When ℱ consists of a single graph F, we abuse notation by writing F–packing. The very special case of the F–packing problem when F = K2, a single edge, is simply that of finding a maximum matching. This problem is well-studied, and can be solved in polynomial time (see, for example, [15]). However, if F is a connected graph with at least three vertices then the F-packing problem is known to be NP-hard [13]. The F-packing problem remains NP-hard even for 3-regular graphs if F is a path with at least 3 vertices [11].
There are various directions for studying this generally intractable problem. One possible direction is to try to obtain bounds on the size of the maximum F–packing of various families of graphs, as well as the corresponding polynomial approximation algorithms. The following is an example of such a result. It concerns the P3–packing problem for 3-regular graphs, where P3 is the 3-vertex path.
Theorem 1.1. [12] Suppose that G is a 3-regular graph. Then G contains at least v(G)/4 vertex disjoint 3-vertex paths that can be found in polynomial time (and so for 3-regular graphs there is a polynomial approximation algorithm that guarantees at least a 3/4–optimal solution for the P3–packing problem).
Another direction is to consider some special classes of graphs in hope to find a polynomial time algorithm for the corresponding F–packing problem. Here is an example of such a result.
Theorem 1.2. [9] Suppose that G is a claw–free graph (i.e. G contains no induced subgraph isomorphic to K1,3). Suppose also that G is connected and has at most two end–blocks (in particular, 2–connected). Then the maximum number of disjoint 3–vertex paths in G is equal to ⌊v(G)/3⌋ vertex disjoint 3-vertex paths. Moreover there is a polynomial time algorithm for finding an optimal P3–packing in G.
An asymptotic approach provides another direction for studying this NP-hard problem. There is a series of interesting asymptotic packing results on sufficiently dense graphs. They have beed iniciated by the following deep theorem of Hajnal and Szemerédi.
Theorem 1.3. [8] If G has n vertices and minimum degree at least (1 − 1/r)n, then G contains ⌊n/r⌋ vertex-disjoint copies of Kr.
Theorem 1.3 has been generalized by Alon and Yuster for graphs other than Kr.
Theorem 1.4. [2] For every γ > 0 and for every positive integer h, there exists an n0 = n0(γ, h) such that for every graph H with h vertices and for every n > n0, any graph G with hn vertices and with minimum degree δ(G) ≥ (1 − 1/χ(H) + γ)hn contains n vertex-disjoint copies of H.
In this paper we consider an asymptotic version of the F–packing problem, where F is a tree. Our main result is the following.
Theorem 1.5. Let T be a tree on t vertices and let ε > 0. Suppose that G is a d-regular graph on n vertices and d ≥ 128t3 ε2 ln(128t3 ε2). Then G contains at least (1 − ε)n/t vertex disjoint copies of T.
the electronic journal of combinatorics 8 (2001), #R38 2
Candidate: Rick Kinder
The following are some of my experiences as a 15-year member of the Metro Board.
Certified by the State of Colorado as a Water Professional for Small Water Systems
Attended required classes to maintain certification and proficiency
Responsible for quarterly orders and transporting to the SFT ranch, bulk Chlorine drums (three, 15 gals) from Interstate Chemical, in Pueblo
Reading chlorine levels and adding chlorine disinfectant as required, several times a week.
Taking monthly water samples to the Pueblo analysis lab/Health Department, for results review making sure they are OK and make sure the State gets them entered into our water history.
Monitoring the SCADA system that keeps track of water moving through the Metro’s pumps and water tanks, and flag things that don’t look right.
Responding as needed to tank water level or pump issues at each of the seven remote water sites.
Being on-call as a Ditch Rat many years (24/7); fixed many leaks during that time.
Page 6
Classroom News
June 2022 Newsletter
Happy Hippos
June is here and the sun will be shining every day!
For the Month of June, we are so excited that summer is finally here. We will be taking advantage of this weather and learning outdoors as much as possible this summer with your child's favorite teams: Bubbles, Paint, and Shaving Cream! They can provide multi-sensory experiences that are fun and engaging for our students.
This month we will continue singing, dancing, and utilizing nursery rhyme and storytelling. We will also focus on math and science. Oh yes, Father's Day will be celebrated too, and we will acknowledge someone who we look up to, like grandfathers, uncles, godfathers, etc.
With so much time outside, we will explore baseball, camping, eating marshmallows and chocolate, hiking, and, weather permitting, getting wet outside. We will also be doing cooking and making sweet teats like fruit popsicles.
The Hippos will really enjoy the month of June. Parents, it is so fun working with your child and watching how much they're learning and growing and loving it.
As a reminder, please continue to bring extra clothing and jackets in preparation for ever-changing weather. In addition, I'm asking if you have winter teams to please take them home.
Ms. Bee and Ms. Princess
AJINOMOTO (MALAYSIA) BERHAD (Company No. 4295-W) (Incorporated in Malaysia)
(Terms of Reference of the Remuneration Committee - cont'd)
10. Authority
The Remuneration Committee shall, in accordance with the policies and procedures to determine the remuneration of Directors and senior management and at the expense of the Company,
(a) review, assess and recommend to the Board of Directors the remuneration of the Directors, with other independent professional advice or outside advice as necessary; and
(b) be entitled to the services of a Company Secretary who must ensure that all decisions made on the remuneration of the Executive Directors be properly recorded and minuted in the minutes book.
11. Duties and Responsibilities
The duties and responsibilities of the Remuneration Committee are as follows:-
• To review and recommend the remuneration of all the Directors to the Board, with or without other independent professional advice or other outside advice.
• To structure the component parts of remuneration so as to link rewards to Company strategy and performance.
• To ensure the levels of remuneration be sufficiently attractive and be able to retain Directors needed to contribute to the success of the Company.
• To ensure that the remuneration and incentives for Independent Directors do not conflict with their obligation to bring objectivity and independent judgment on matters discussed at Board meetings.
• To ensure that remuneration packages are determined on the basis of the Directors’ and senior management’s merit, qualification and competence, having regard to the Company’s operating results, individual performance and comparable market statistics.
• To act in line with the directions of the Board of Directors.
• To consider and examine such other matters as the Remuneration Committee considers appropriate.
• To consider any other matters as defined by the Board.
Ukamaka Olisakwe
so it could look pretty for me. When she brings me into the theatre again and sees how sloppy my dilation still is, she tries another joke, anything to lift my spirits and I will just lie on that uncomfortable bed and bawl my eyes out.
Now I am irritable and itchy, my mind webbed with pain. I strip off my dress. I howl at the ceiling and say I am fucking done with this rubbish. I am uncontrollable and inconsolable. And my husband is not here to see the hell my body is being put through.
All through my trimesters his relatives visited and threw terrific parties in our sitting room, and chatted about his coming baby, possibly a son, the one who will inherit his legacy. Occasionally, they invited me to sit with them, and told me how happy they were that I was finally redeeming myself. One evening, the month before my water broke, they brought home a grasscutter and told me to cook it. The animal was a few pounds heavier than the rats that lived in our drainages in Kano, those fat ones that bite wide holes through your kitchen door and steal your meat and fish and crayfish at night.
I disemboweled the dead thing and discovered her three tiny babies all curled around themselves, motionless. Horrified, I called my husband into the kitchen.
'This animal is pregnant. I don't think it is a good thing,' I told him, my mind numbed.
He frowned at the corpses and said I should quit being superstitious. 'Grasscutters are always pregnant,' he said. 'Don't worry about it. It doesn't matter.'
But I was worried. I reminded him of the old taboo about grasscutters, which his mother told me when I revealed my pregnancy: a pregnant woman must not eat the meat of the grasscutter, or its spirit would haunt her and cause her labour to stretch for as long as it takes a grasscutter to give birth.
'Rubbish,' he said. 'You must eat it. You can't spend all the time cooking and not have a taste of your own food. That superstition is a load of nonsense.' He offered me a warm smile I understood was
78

== == ==

Brief
Find the word "required" in the material, then list each line that holds it.

The completed task
Attended required classes to maintain certification and proficiency
Reading chlorine levels and adding chlorine disinfectant as required, several times a week.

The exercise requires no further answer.